Stored records
____
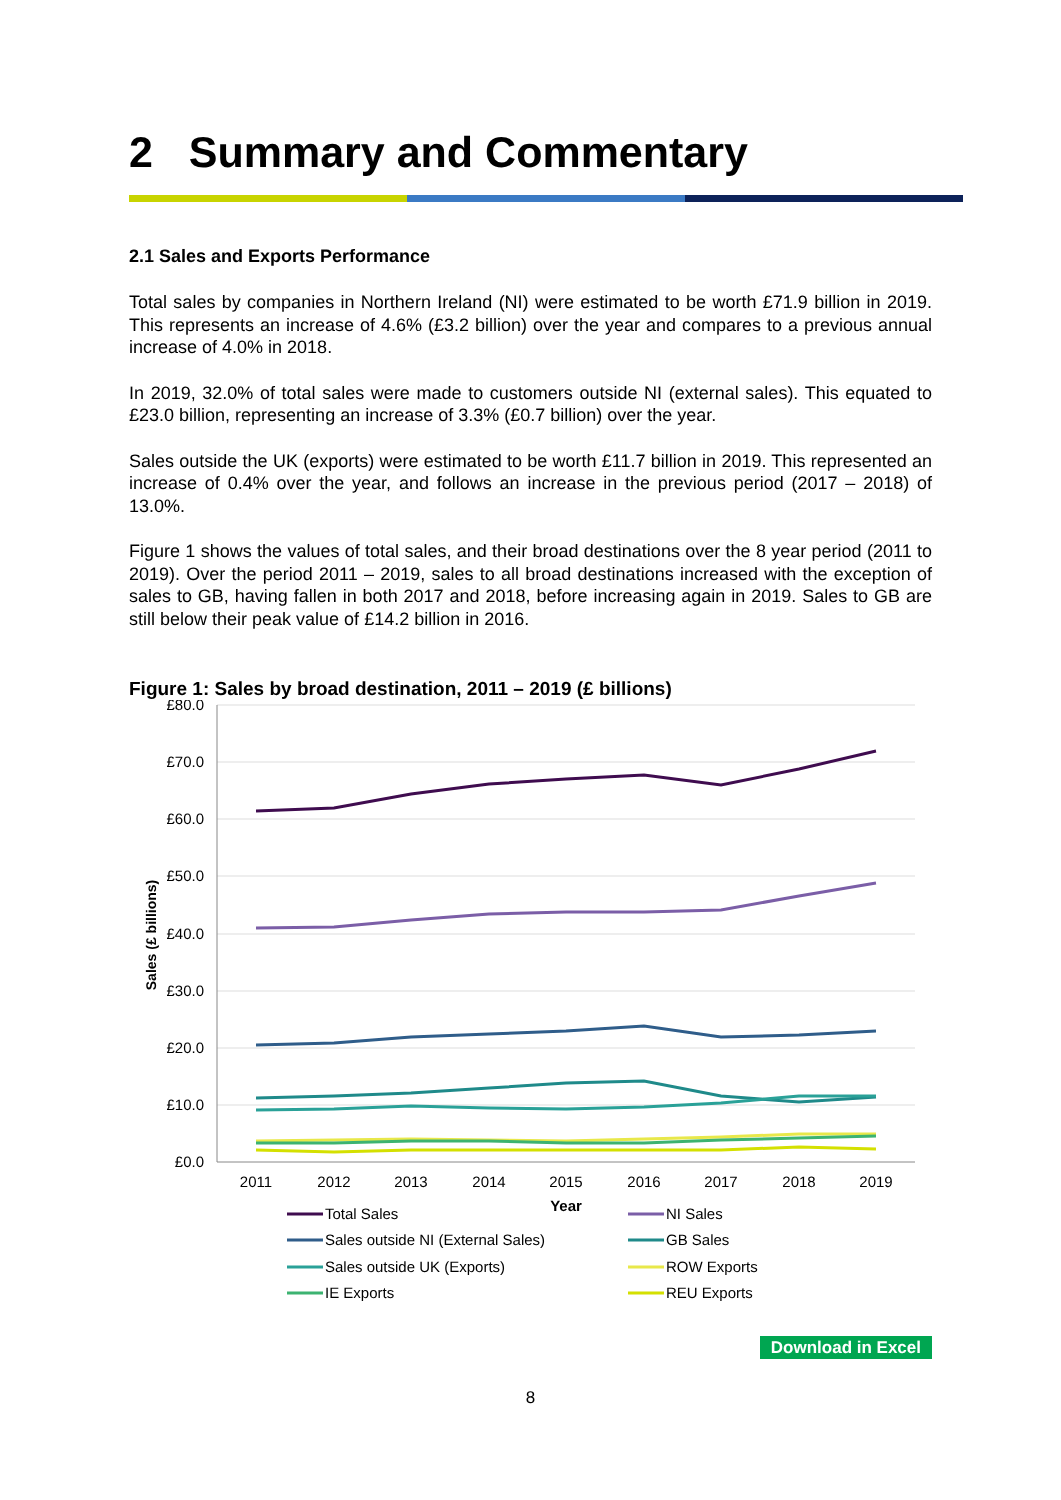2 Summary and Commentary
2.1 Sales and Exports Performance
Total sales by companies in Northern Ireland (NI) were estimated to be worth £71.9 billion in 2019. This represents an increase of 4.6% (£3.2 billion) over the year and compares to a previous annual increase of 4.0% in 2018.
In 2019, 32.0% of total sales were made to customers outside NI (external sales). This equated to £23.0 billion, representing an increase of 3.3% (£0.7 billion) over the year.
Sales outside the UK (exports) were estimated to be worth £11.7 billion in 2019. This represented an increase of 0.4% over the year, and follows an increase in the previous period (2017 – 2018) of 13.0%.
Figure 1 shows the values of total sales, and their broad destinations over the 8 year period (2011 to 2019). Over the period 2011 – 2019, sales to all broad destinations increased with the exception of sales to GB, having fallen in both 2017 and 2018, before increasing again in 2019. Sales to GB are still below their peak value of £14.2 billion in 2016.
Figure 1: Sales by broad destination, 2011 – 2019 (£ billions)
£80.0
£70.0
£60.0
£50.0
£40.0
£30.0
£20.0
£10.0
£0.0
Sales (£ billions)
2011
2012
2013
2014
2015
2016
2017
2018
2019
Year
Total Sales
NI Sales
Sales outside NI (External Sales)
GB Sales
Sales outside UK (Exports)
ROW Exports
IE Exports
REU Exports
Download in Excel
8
____
| What is needed |
Reproduce the data exactly, please, and omit its pictures.

| Task answer |
2 Summary and Commentary
2.1 Sales and Exports Performance
Total sales by companies in Northern Ireland (NI) were estimated to be worth £71.9 billion in 2019. This represents an increase of 4.6% (£3.2 billion) over the year and compares to a previous annual increase of 4.0% in 2018.
In 2019, 32.0% of total sales were made to customers outside NI (external sales). This equated to £23.0 billion, representing an increase of 3.3% (£0.7 billion) over the year.
Sales outside the UK (exports) were estimated to be worth £11.7 billion in 2019. This represented an increase of 0.4% over the year, and follows an increase in the previous period (2017 – 2018) of 13.0%.
Figure 1 shows the values of total sales, and their broad destinations over the 8 year period (2011 to 2019). Over the period 2011 – 2019, sales to all broad destinations increased with the exception of sales to GB, having fallen in both 2017 and 2018, before increasing again in 2019. Sales to GB are still below their peak value of £14.2 billion in 2016.
Figure 1: Sales by broad destination, 2011 – 2019 (£ billions)
£80.0
£70.0
£60.0
£50.0
£40.0
£30.0
£20.0
£10.0
£0.0
Sales (£ billions)
2011
2012
2013
2014
2015
2016
2017
2018
2019
Year
Total Sales
NI Sales
Sales outside NI (External Sales)
GB Sales
Sales outside UK (Exports)
ROW Exports
IE Exports
REU Exports
Download in Excel
8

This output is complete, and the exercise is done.